**** DATA FOR ANALYSIS

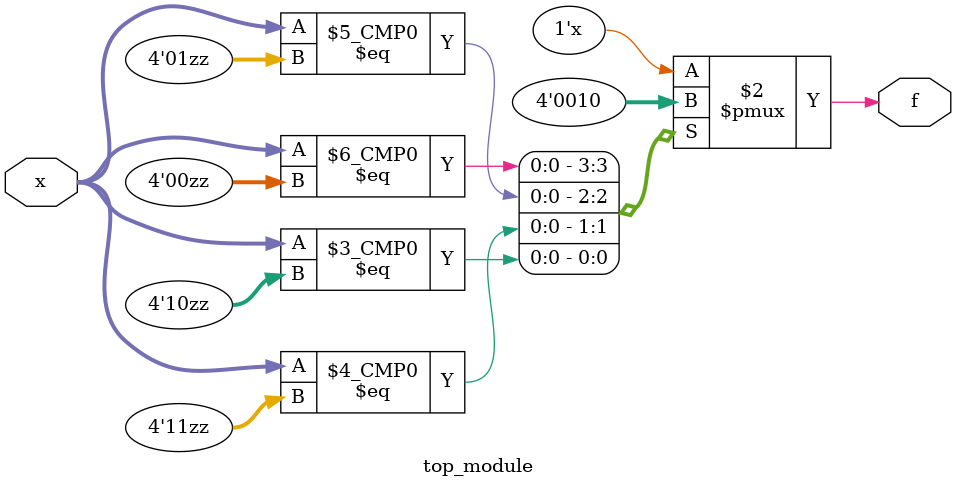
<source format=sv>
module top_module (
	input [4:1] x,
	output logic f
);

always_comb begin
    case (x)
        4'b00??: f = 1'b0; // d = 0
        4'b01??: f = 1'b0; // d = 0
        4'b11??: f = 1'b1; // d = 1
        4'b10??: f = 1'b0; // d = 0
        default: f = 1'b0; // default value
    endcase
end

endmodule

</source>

********
**** DATA FOR ANALYSIS

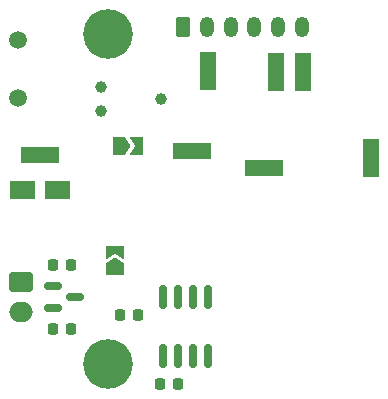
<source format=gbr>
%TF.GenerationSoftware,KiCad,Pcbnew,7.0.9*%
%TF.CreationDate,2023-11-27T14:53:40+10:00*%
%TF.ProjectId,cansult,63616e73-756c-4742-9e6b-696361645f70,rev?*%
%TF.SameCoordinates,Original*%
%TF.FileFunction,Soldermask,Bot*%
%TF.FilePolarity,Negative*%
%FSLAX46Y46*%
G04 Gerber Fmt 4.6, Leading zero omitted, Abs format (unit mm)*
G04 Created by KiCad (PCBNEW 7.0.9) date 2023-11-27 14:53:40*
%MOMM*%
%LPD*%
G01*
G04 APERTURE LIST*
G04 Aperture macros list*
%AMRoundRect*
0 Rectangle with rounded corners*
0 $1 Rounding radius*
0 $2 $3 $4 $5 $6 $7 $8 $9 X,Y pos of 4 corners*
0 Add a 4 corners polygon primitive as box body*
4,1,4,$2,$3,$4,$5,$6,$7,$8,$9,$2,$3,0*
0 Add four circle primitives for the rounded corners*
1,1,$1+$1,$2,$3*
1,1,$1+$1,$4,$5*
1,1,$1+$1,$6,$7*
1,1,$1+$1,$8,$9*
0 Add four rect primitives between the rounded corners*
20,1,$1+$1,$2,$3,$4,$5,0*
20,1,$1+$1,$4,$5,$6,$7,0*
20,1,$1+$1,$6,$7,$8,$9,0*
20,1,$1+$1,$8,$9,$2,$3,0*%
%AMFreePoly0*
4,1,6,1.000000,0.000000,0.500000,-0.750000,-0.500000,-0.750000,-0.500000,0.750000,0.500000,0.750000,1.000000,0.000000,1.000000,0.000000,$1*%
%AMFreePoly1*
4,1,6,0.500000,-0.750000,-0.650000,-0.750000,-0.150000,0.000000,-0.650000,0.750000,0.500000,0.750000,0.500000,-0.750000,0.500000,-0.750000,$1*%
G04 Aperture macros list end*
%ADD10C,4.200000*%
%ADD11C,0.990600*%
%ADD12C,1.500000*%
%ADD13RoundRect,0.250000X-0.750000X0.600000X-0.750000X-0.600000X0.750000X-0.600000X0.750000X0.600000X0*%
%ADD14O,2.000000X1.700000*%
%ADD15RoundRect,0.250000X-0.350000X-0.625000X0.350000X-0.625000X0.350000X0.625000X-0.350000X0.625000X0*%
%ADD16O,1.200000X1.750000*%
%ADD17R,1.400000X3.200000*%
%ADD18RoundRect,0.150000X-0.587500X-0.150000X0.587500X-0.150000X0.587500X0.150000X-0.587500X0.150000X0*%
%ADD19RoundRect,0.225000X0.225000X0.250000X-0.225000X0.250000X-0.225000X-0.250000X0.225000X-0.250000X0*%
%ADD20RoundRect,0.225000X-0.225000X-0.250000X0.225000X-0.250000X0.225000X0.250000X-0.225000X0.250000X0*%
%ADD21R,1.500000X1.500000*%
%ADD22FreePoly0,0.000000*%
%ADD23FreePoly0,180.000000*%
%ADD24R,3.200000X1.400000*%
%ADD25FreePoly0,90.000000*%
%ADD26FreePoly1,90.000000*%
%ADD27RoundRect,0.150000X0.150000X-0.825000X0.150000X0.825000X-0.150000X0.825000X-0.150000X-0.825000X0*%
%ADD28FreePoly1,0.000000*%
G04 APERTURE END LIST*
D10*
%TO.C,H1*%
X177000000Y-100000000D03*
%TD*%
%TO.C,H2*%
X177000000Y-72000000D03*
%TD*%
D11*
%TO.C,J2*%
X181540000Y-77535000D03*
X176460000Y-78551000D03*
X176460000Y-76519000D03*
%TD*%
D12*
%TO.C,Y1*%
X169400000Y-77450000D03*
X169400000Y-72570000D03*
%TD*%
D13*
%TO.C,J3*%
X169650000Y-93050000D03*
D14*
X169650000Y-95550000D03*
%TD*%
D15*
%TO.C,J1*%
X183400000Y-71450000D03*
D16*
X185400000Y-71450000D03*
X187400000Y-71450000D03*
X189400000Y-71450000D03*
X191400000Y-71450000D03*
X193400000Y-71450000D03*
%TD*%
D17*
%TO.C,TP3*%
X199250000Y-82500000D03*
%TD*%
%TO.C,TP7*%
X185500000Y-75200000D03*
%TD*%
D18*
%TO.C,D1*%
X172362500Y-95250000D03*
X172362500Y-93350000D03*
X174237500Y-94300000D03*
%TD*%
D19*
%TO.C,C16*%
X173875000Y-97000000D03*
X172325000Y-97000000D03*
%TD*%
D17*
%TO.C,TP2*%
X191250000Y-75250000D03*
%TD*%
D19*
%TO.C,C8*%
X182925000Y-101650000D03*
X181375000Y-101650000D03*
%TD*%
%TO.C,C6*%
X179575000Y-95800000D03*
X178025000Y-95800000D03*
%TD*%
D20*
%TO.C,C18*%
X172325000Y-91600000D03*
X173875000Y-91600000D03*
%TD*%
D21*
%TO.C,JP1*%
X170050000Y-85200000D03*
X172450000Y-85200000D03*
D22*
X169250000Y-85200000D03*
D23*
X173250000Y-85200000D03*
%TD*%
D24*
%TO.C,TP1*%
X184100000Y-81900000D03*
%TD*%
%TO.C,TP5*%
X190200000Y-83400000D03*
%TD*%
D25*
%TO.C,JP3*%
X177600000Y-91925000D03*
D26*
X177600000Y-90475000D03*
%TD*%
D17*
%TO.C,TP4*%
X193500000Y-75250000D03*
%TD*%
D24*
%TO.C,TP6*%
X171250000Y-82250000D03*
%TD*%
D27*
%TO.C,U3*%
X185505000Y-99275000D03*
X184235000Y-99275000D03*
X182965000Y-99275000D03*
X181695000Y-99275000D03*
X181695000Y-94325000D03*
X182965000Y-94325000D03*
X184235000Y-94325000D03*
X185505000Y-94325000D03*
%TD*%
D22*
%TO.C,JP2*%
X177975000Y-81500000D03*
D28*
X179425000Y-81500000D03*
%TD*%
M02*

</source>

********
**** DATA FOR ANALYSIS

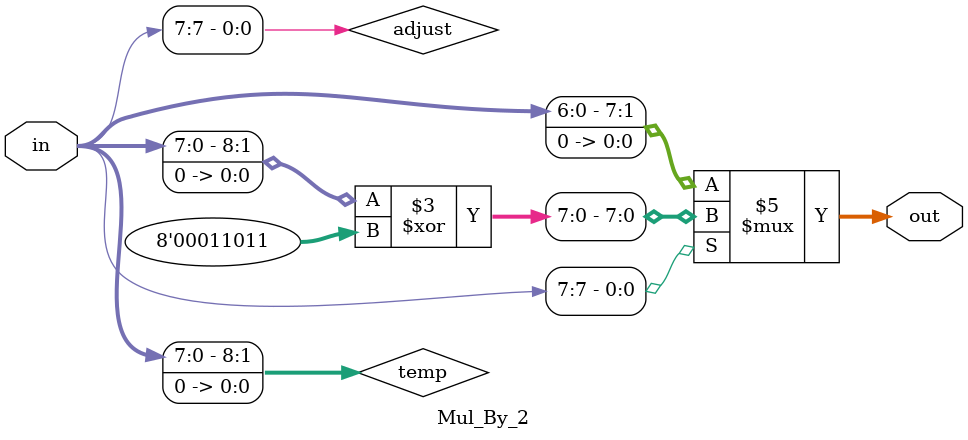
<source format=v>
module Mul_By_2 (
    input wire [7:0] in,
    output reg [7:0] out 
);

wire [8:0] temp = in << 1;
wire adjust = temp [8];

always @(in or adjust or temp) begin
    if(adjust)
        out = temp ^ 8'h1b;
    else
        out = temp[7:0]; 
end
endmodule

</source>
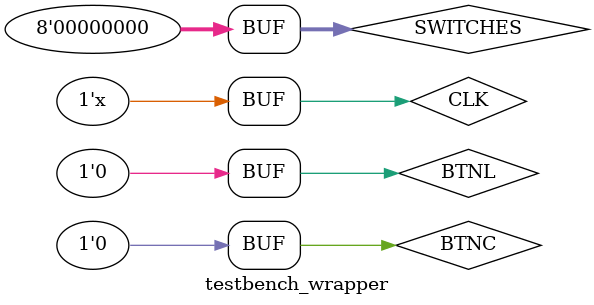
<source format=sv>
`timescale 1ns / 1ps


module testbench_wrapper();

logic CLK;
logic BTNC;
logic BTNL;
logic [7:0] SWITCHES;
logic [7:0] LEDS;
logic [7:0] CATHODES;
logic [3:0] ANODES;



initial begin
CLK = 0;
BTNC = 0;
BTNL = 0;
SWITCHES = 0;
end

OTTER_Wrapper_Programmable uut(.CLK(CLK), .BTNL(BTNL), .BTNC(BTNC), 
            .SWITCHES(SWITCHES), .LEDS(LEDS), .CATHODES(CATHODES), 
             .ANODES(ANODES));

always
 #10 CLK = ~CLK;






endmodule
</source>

********

Locate and copy each line in the data above that includes the word "BTNC".

logic BTNC;
BTNC = 0;
OTTER_Wrapper_Programmable uut(.CLK(CLK), .BTNL(BTNL), .BTNC(BTNC), 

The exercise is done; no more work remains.